Artelo Biosciences, Inc. functions as a clinical-stage biopharmaceutical enterprise dedicated to discovering and advancing therapies that modulate the endocannabinoid system. The company's robust developmental portfolio encompasses several promising candidates: ART27.13, a synthetic G protein-coupled receptor agonist currently undergoing Phase 1b/2a clinical investigation for cancer-related anorexia; ART12.11, a synthetic cannabidiol cocrystal being explored for inflammatory bowel disease and post-traumatic stress disorder (PTSD); and ART26.12, a fatty acid binding protein 5 inhibitor with potential applications in prostate and breast cancer treatment, as well as PTSD. Further extending its research efforts, Artelo has established a collaborative partnership with Trinity College Dublin to probe ART27.13's efficacy in addressing cancer cachexia. Established in 2011, the entity initially operated under the name Reactive Medical, Inc. before rebranding as Artelo Biosciences, Inc. in April 2017. Its corporate headquarters are situated in Solana Beach, California.
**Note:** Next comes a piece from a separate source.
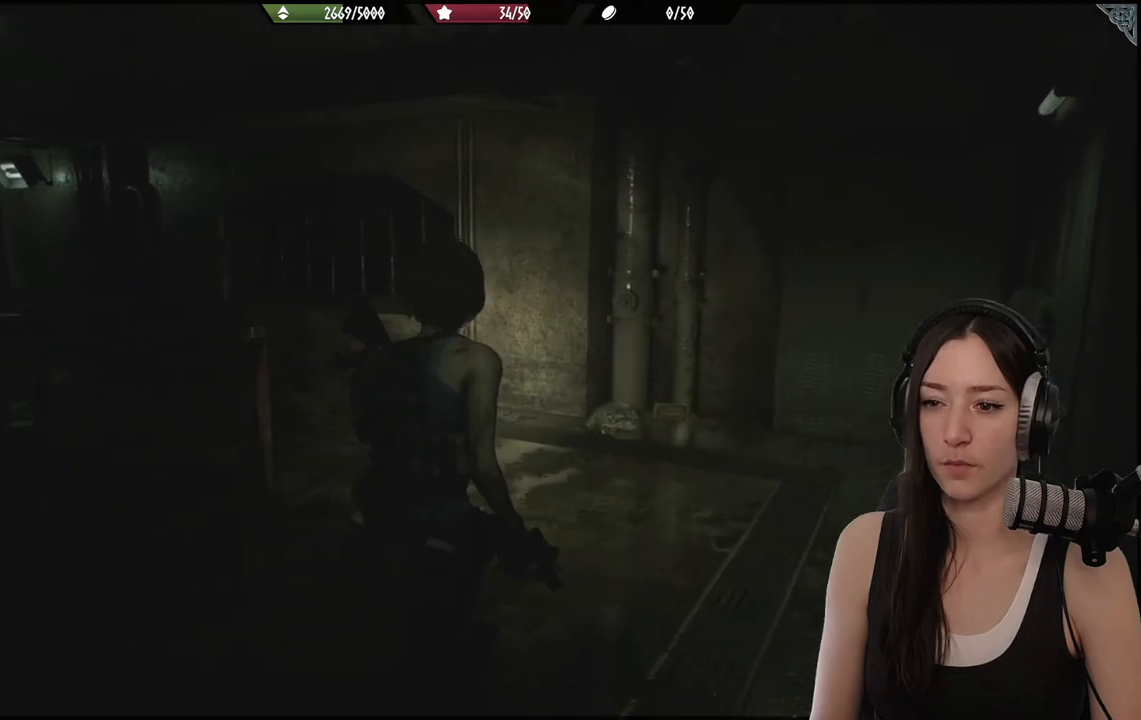
{"buttons": [], "left_stick": "up", "right_stick": "right", "events": [[150, "right_stick", "right"]]}
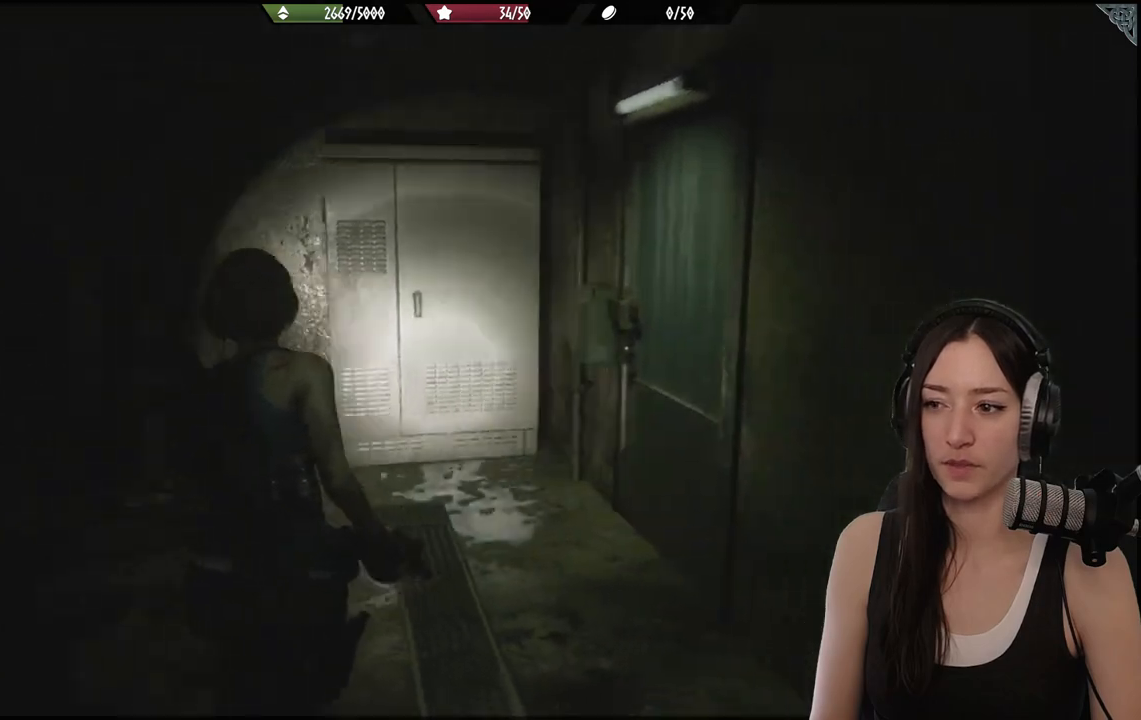
{"buttons": [], "left_stick": "up-left", "right_stick": "center", "events": [[267, "right_stick", "center"], [450, "left_stick", "up-left"]]}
Affimed N.V. operates as a clinical-stage biopharmaceutical enterprise, concentrating its efforts on the identification and advancement of innovative cancer immunotherapies across the United States, Germany, and the broader European region. A key asset in their development pipeline is AFM13. This candidate has successfully concluded its Phase II clinical study for peripheral T-cell lymphoma and is currently progressing through Phase IIa trials for CD30-positive lymphoma, alongside a Phase I trial for Hodgkin lymphoma. Beyond AFM13, Affimed is actively developing several other therapeutic candidates. These include AFM24, a distinctive tetravalent, bispecific innate cell engager designed to target both epidermal growth factor receptor (EGFR) and CD16A; it is presently undergoing Phase IIa clinical trials for a range of advanced cancers. Further back in the pipeline are AFM28, an innate cell engager (ICE) in preclinical development for acute myeloid leukemia, and AFM32, another ICE candidate also in preclinical stages, aimed at solid tumors. The company has forged strategic collaboration agreements with prominent institutions such as The University of Texas MD Anderson Cancer Center, Genentech, Inc., and Roivant Sciences Ltd. Moreover, it benefits from a research funding agreement with The Leukemia & Lymphoma Society. Founded in 2000 and headquartered in Heidelberg, Germany, the organization transitioned its name to Affimed N.V. in October 2014, having previously operated as Affimed Therapeutics B.V.

Based in Cambridge, Massachusetts, Decoy Therapeutics Inc. is an early-stage biotechnology firm dedicated to tackling critical unmet medical needs. The company employs cutting-edge machine learning and AI technologies, alongside accelerated synthesis methods, to swiftly design, engineer, and manufacture innovative peptide conjugate drug candidates.

Galmed Pharmaceuticals Ltd. is a clinical-stage biopharmaceutical firm dedicated to developing therapies for liver diseases. Its primary pipeline candidate is Aramchol, an orally administered drug currently undergoing Phase III clinical trials. This pivotal study is for the treatment of non-alcoholic steato-hepatitis (NASH) in individuals who are overweight or obese and also present with pre-diabetes or type 2 diabetes. Aramchol is also being investigated in the Phase IIa ARRIVE Study, which targets HIV-associated non-alcoholic fatty liver disease and lipodystrophy. Beyond Aramchol, the company is developing Amilo-5MER, a synthetic peptide composed of five specific amino acids: methionine, threonine, alanine, aspartic acid, and valine. Galmed has established several strategic collaborations, including: A research agreement with Gannex Pharma Co., Ltd. to develop a combination therapy for NASH, merging ASC41 (a THR-beta agonist) with Aramchol (an SCD1 inhibitor). A research and development partnership with MyBiotics Pharma Ltd. to identify specific microbiome profiles linked to how patients respond to Aramchol. A licensing agreement with Samil Pharma. Co., Ltd. for the commercialization of Aramchol in South Korea. Galmed Pharmaceuticals Ltd. was founded in 2000 and is based in Tel Aviv, Israel.